• [QUOTED TEXT]
┌──
UNITED STATES of America ex rel. Frank E. DARRAH
Joseph R. BRIERLEY, Superintendent

The opinion of the court was delivered by: DAVIS

 The state records, including the trial and post conviction hearing notes of testimony provide an adequate basis for deciding this petition. Considering the completeness of the state record it is unnecessary to conduct a hearing. This conclusion is reinforced by the fact that the relator's counsel during all the state collateral proceedings has also entered appearance on behalf of the relator in this proceeding and has submitted the identical brief for our consideration. See Townsend v. Sain, 372 U.S. 293, 83 S. Ct. 745, 9 L. Ed. 2d 770 (1963).


 Preliminarily, the relator asserts that the sentence as announced from the bench was so indefinite and unclear, as to be invalid.
└──
• [MATERIAL]
┌──
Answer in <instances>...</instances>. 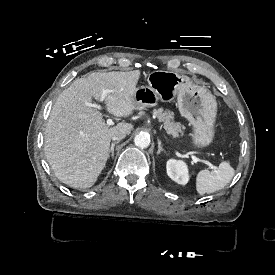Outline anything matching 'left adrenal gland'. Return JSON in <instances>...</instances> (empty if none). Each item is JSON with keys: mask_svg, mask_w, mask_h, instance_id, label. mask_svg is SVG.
I'll use <instances>...</instances> for the list:
<instances>
[{"mask_svg": "<svg viewBox=\"0 0 275 275\" xmlns=\"http://www.w3.org/2000/svg\"><path fill=\"white\" fill-rule=\"evenodd\" d=\"M161 151H164V152H165V150H164L163 147L161 146V141L158 139V150H157V155H159Z\"/></svg>", "mask_w": 275, "mask_h": 275, "instance_id": "1", "label": "left adrenal gland"}]
</instances>
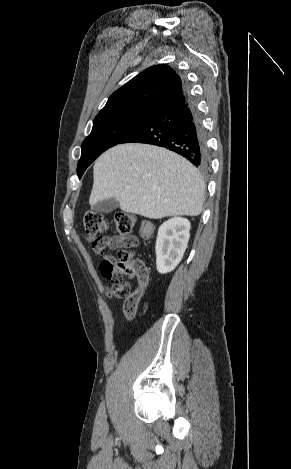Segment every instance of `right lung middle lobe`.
└──
• [EXERCISES TO COMPLETE]
**A)** List each reporter citation given for Townsend v. Sain in the court opinion.
**B)** According to the court opinion, why is it unnecessary to conduct a hearing on the petition?
**C)** Resume the court opinion after its final sentence, about the relator's claim that the sentence announced from the bench was invalid.

• [SOLVED PROBLEMS]
**A)**
372 U.S. 293
83 S. Ct. 745
9 L. Ed. 2d 770

**B)** The state record is complete.

**C)**
 Although some uncertainty as to the intent of the sentencing judge may ostensibly appear from an examination of the notes of testimony (p. 37-39), it is the accepted rule in Pennsylvania that the sentence as officially recorded upon the bills of indictment governs. Commonwealth v. Zelnick, 202 Pa.Super. 129, 195 A.2d 171 (1963); Commonwealth ex rel. Speaks v. Rundle, 209 Pa.Super. 227, 224 A.2d 805 (1966); Farriss v. Keenan, 77 Pa.Dist. & Co.R. 478 (1952). Any oral statements or remarks by the sentencing judge which are not expressly incorporated into the judgment as recorded, are not to be construed as determinative. Appeal of Marelia, 177 Pa.Super. 520, 110 A.2d 832 (1955).

 Here, our examination of the original bills of indictment, all personally certified by the trial judge, unequivocally indicate that consecutive sentences of 10 to 20 years imprisonment were imposed on O.T. Bills No. 391, 393, 394, 395 and 397. As to Bills No. 392 and 396, no sentence was imposed. Under Pennsylvania decisions, it is apparent that sentence could not now be imposed on the latter two bills. Commonwealth v. Duff, 414 Pa. 471, 200 A.2d 773 (1964); Commonwealth v. Garrett, 423 Pa. 8, 222 A.2d 902 (1966); Commonwealth v. Hoffman, 210 Pa.Super. 48, 232 A.2d 19 (1967). The answer filed by the respondent (document 5) demonstrates that the sentence as imposed is being properly applied. Consequently, this allegation is clearly without merit.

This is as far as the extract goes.